No reason to think or rules to live by.
Just take what I want; I’d no need to try.
Keep to the shadows; success comes with speed,
terror in your wake; this, the Vampires creed.
Rend, feed, be on your way; those who see die.
This and more, hard things, I learned from my Sire.
Once at beauty’s alter bowed, now Shiva’s
living incarnate. Dreams of beauty done.
Embracing full the life of a Vampire
‘Til she ensnared my mind, showed me what was
The price paid and made me yearn for the sun.


All those years with Dru and he had never begrudged the moonlight. The sun was not something any proper Englishman had truck with in an ordinary way, so losing its embrace in exchange for the whispered promises of the wisp of a girl who claimed to know his very heart, his true worth, had not been too high a price.
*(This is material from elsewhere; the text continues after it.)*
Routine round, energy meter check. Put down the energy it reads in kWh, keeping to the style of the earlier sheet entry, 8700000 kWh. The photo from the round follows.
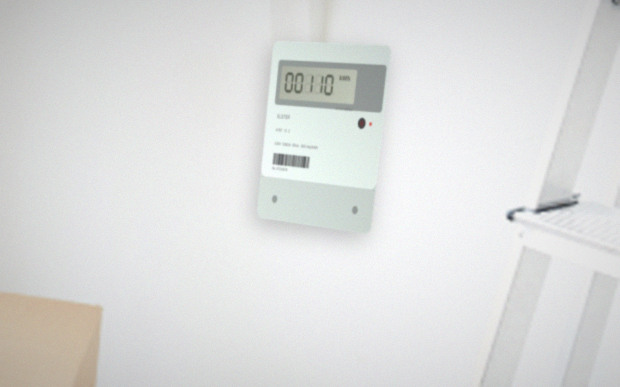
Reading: 110 kWh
Then he saw Buffy and mourned its loss. She glowed, shone with goodness that put that sun to shame, and he wanted it…and her. Only the sun could reveal every marvelous feature of the Slayer. Shadows and moonlight looked lovely on her but hid too much. He had wanted all of her, still did, always would.


III. What You Are, What You’ve Done

What blinding power has this maid possessed?
Satin-cased steel, tongue sharp as any stake,
Enough it is to nudge the man awake.
Slight in form is she and with kindness blessed.
Evil raging within this beastly breast;
devoid of good, that which no god didst make,
Man and beast would lay down life for her sake.
Her light reached in and sought out all the best.
Goodness, purity, life itself she wields.
Laying to rest the monstrous creature.
This giver of death bringing life instead.
‘Neath her shining good the monster’s reign yields
Her compassion and her light: my teacher.
To humanity the monster was lead.



Dru had claimed to know him, to know his hidden desires, abilities. She had known only what the fairies giggled to her and that only fractured as her mind had been. No, Buffy, without even trying, had reached deep within him and awakened the man he had been. The man he had yearned to become. The dreamer who longed to create beauty was still there, merely silent. Now she made him sing.


IV. My Salvation

Powers’ true weapon, striving for the good,
Love’s pure magic, like water into wine,
changes monsters to something clean and fine.
For such, I do that which I never would.
I was the ravening beast, deeds no eye should
E’er see. Nothing clean within. Crossed a line
Conceived an ill-thought plan to make her mine;
now choosing things a monster never could.
Goddess of all that’s good looked down upon
One beneath her. Now bestows her goodwill,
compassion for the beast she once did shun.
The thing I was, the plans I had, now gone.
New cravings have I only she can still
Her smile the new blood of my redemption…


“Spike!” Andrew’s whiny voice broke into the vampire’s concentration. “Kennedy plans to take a group out to Restview and Buffy’s not here. I told her you had to go with them because they were still merely Jedi-in-training, but she won’t listen to me.”

“Not likely to listen to me either--or anyone else,” Spike snorted. The girl had latched onto Willow like a leech and thought that somehow made her superior to the other Potentials. He sighed and faced the inevitable. Placing the notebook under his mattress, he reassured the nerd in residence, “Be right there.”